## Description of the task
Reproduce the Crosstown Concourse passage below in full, word for word.

With that momentum, the Crosstown Concourse team was able to finance the nearly $200 million project cost through more than 30 sources that were a blend of private equity and bank loans, historic and new market tax credits, and local government funds for streetscape and utility improvement among them. And the project also earned the support of the people who would encounter it daily, through community-building arts workshops.
LRK dealt with the scale of the building in part by creating atria throughout the volume, each with its own character, recycling 54 million pounds of concrete in the process. Residential zones on the upper floors benefit from daylit internal porches that reference a common Memphis housing-stock feature.
LEED certification was not a project goal at the outset. Retaining the Sears building garnered significant credit toward certification, and incorporating daylighting strategies and recycling concrete put the team well on its way toward achieving not just LEED but LEED Platinum status. Using established best practices and technologies made up the balance, as did the building’s size. Pellicciotti cites the significant thermal mass of the building as “an incredible asset in managing energy efficiency,” contributing to consumption that is 40 percent below the ASHRAE baseline.
As cities grapple with the respective futures of their industrial pasts, they would do well to look at Crosstown Concourse. For this development, the vision was strong and swayed a diverse group of prospective tenants to get on board. From an environmental standpoint, the transformation of the Sears building into a successful venture like Crosstown Concourse turned a white elephant into green one.

## Material provided
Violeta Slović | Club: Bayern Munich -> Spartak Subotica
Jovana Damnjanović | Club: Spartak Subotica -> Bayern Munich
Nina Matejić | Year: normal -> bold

## Solution
With that momentum, the Crosstown Concourse team was able to finance the nearly $200 million project cost through more than 30 sources that were a blend of private equity and bank loans, historic and new market tax credits, and local government funds for streetscape and utility improvement among them. And the project also earned the support of the people who would encounter it daily, through community-building arts workshops.
LRK dealt with the scale of the building in part by creating atria throughout the volume, each with its own character, recycling 54 million pounds of concrete in the process. Residential zones on the upper floors benefit from daylit internal porches that reference a common Memphis housing-stock feature.
LEED certification was not a project goal at the outset. Retaining the Sears building garnered significant credit toward certification, and incorporating daylighting strategies and recycling concrete put the team well on its way toward achieving not just LEED but LEED Platinum status. Using established best practices and technologies made up the balance, as did the building’s size. Pellicciotti cites the significant thermal mass of the building as “an incredible asset in managing energy efficiency,” contributing to consumption that is 40 percent below the ASHRAE baseline.
As cities grapple with the respective futures of their industrial pasts, they would do well to look at Crosstown Concourse. For this development, the vision was strong and swayed a diverse group of prospective tenants to get on board. From an environmental standpoint, the transformation of the Sears building into a successful venture like Crosstown Concourse turned a white elephant into green one.